D66 vindt dat er een beter evenwicht moet komen tussen industrie en leefomgeving. Zorgpunten zijn
- het groepsrisico. Ligt boven de wettelijke norm. In visie aangeven hoe dat op te lossen
- verkeerssituatie moet opgelost worden
- geen productiebedrijven op de Lexhy
- verbinding tussen Campus en Geleen verbeteren
GroenLinks vindt dat het overvol is in de regio. Aan de ZO-kant van de gemeente is veel natuur opgeknapt, in het NW is al 40 jaar achterstallig onderhoud. Punten die genoemd zijn:
- robuuste ecologische verbindingszone Graetheide (minstens 400-500 meter breed) op korte termijn mee beginnen
- geen ontgrondingen op Graetheide (in de omgeving geen draagvlak)
- Graetheide overdragen aan natuurorganisatie (antwoord Meekels: heeft dat ooit gevraagd en nee gekregen)
- geen fabrieken op de Lexhy
- alleen bedrijven toelaten die bijdragen aan de verduurzaming van Chemelot, dus geen Black Bear. (antwoord Meekels: de gemeente kan dat niet tegenhouden, de provincie gaat daar over)
Verdere opmerkingen:
PvdA: vindt het een prima stuk, geen opmerkingen
SPA: geen uitbreiding buiten huidige terrein, tegen uitbreiding op de Lexhy
Stadspartij: veiligheidsvisie ontbreekt; geen uitbreiding op de Lexhy
PVV: Lexhy groen houden (wil motie indienen)

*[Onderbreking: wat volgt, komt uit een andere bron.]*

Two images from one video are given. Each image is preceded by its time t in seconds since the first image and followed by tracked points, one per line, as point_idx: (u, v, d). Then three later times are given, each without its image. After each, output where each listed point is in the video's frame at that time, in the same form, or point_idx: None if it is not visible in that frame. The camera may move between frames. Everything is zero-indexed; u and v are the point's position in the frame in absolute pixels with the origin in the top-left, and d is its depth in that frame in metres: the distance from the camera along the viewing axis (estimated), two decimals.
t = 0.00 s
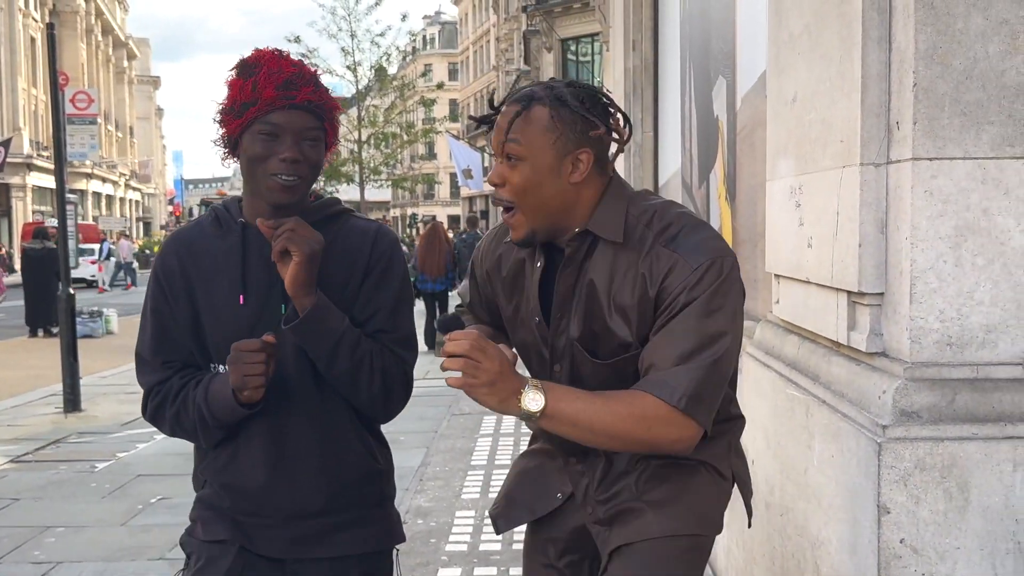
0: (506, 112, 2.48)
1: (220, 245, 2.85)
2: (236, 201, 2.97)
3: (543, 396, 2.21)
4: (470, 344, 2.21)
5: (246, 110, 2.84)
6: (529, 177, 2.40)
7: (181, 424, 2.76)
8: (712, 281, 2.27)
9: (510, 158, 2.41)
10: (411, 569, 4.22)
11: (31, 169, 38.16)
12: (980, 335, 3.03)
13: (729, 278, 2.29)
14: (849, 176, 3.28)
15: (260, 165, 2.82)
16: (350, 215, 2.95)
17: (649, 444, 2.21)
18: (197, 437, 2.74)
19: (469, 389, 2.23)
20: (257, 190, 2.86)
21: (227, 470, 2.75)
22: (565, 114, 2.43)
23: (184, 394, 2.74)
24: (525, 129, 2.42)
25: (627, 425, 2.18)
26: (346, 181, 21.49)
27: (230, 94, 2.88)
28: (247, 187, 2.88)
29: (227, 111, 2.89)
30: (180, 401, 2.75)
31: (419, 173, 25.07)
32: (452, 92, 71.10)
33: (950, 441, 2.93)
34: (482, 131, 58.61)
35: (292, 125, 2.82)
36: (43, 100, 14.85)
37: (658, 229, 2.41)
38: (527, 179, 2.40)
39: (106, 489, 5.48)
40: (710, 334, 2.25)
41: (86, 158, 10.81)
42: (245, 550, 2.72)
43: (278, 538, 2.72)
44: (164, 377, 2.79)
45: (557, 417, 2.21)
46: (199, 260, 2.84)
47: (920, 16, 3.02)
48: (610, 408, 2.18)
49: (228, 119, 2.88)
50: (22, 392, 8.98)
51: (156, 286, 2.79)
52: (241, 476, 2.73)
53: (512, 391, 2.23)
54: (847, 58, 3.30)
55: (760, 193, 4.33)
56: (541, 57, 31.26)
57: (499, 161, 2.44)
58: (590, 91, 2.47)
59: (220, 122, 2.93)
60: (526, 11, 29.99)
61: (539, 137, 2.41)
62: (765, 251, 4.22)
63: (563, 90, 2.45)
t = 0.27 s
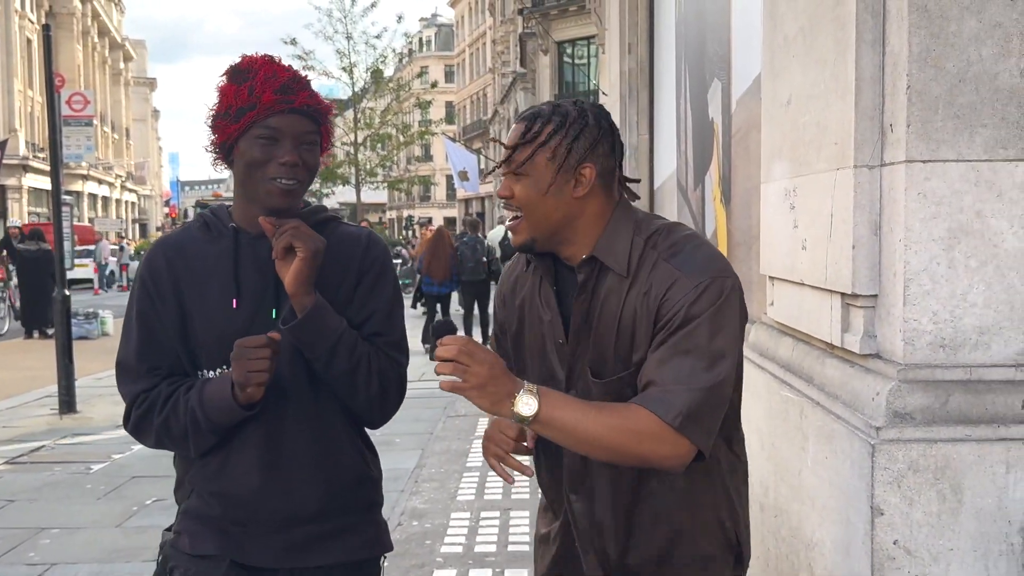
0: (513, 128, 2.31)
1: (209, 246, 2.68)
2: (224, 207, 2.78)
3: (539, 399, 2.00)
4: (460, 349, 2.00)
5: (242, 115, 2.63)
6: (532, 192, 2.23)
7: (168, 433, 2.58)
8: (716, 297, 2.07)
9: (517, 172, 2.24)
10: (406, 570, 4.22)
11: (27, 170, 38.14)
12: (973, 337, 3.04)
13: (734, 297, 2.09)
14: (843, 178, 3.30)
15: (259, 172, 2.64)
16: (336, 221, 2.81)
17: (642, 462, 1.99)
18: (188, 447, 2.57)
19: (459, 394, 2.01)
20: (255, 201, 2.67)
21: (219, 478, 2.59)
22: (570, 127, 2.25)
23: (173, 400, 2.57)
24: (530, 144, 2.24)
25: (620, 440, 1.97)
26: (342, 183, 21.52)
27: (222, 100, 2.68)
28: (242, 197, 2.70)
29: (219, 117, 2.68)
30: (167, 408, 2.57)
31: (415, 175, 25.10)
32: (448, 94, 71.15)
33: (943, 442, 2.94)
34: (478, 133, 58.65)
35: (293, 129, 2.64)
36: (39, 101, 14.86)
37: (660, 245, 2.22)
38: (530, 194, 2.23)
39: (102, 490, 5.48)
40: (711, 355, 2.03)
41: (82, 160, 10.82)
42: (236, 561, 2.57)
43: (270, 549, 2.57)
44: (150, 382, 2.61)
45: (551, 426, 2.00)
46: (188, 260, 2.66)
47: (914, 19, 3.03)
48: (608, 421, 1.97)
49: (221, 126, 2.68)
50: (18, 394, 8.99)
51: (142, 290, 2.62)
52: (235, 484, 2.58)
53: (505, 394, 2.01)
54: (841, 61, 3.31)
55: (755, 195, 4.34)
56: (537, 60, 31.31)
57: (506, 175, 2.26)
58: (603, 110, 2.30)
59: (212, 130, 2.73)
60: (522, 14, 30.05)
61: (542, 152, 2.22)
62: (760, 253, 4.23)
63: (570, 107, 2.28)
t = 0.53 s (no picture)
0: (535, 110, 2.23)
1: (170, 223, 2.43)
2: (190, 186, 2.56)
3: (522, 370, 1.96)
4: (441, 321, 1.98)
5: (205, 80, 2.46)
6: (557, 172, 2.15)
7: (122, 424, 2.31)
8: (713, 272, 1.98)
9: (544, 155, 2.16)
10: (404, 572, 4.21)
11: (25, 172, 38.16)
12: (971, 339, 3.04)
13: (737, 271, 2.00)
14: (840, 180, 3.30)
15: (225, 134, 2.44)
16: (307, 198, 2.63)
17: (630, 435, 1.91)
18: (146, 438, 2.32)
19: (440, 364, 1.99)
20: (226, 169, 2.47)
21: (188, 472, 2.35)
22: (596, 107, 2.18)
23: (129, 387, 2.31)
24: (552, 123, 2.16)
25: (606, 410, 1.89)
26: (340, 185, 21.55)
27: (184, 71, 2.51)
28: (211, 170, 2.49)
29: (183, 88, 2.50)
30: (122, 397, 2.30)
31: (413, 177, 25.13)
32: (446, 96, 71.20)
33: (940, 444, 2.94)
34: (476, 135, 58.70)
35: (260, 87, 2.46)
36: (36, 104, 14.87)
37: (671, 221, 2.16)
38: (555, 175, 2.15)
39: (99, 493, 5.48)
40: (708, 329, 1.94)
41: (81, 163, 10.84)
42: (213, 566, 2.34)
43: (246, 549, 2.35)
44: (99, 369, 2.32)
45: (536, 397, 1.94)
46: (144, 236, 2.40)
47: (910, 21, 3.03)
48: (591, 391, 1.90)
49: (185, 99, 2.51)
50: (15, 395, 8.99)
51: (92, 268, 2.33)
52: (207, 479, 2.34)
53: (489, 365, 1.98)
54: (838, 63, 3.32)
55: (752, 197, 4.34)
56: (535, 62, 31.36)
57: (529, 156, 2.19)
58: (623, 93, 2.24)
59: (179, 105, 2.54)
60: (519, 16, 30.11)
61: (565, 130, 2.15)
62: (757, 255, 4.23)
63: (594, 88, 2.21)
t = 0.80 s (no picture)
0: (573, 103, 2.27)
1: (162, 232, 2.26)
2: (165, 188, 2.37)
3: (520, 359, 1.95)
4: (442, 302, 1.99)
5: (217, 86, 2.28)
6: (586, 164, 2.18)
7: (119, 445, 2.15)
8: (724, 281, 1.97)
9: (575, 145, 2.19)
10: (405, 574, 4.21)
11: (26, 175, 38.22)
12: (971, 341, 3.05)
13: (747, 282, 1.99)
14: (841, 182, 3.31)
15: (239, 148, 2.30)
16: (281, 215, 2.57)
17: (623, 435, 1.89)
18: (144, 456, 2.17)
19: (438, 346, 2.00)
20: (227, 178, 2.33)
21: (189, 488, 2.21)
22: (634, 108, 2.22)
23: (128, 406, 2.14)
24: (589, 115, 2.20)
25: (600, 407, 1.87)
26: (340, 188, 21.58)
27: (181, 70, 2.28)
28: (206, 173, 2.33)
29: (179, 94, 2.28)
30: (122, 418, 2.13)
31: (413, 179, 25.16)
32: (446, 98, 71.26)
33: (941, 446, 2.94)
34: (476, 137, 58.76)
35: (274, 103, 2.35)
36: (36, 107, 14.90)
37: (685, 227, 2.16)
38: (585, 165, 2.18)
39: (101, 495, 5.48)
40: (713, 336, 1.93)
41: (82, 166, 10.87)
42: None
43: (255, 561, 2.24)
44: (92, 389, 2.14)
45: (530, 387, 1.94)
46: (136, 245, 2.22)
47: (910, 24, 3.04)
48: (587, 385, 1.90)
49: (182, 99, 2.27)
50: (17, 398, 9.01)
51: (83, 278, 2.14)
52: (212, 495, 2.21)
53: (488, 351, 1.99)
54: (838, 66, 3.32)
55: (752, 198, 4.34)
56: (535, 64, 31.41)
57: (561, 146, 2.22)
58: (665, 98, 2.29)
59: (165, 110, 2.31)
60: (519, 19, 30.17)
61: (602, 123, 2.19)
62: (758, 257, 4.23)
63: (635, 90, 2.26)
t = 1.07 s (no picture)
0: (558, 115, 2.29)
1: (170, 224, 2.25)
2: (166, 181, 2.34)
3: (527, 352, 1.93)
4: (447, 295, 1.96)
5: (230, 84, 2.27)
6: (572, 172, 2.19)
7: (133, 431, 2.10)
8: (721, 277, 1.97)
9: (561, 154, 2.21)
10: None
11: (29, 180, 38.29)
12: (973, 344, 3.05)
13: (744, 278, 1.99)
14: (841, 186, 3.31)
15: (252, 145, 2.30)
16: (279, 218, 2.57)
17: (626, 428, 1.88)
18: (155, 445, 2.12)
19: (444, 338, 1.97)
20: (232, 175, 2.33)
21: (203, 474, 2.19)
22: (619, 118, 2.24)
23: (140, 388, 2.11)
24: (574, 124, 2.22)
25: (605, 399, 1.87)
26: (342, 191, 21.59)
27: (193, 65, 2.27)
28: (212, 170, 2.31)
29: (189, 90, 2.26)
30: (136, 399, 2.10)
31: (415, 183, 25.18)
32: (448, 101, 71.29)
33: (943, 449, 2.94)
34: (478, 140, 58.78)
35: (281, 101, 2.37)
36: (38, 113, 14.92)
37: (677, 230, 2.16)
38: (569, 173, 2.19)
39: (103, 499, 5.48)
40: (713, 332, 1.93)
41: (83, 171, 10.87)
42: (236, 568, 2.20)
43: (270, 542, 2.23)
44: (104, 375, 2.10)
45: (536, 379, 1.92)
46: (144, 235, 2.20)
47: (910, 27, 3.04)
48: (593, 377, 1.88)
49: (196, 94, 2.26)
50: (20, 403, 9.02)
51: (92, 270, 2.10)
52: (226, 476, 2.20)
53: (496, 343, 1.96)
54: (838, 70, 3.32)
55: (753, 201, 4.35)
56: (536, 67, 31.43)
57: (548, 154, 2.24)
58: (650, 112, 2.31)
59: (171, 106, 2.28)
60: (520, 22, 30.18)
61: (587, 131, 2.21)
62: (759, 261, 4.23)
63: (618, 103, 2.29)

CDA: is het eens met de visie
GOB: we moeten niet het afvoerputje van Europa worden; verkeerssituatie is probleem
Een punt dat ook ter sprake kwam is de lozing van de IAZI op de Maas. Offcieel loost de Iazi op de Ur en via de Ur op de Maas. Ze kunnen theoretisch wel op de Ur lozen, maar in de praktijk kan dat niet omdat de kanaaldijk dan wegspoelt. Het schijnt dat de vergunning makkelijker te verkrijgen is als niet direct op de Maas geloosd wordt. Maar nu loopt de afvoer rechtstreeks in de Maas.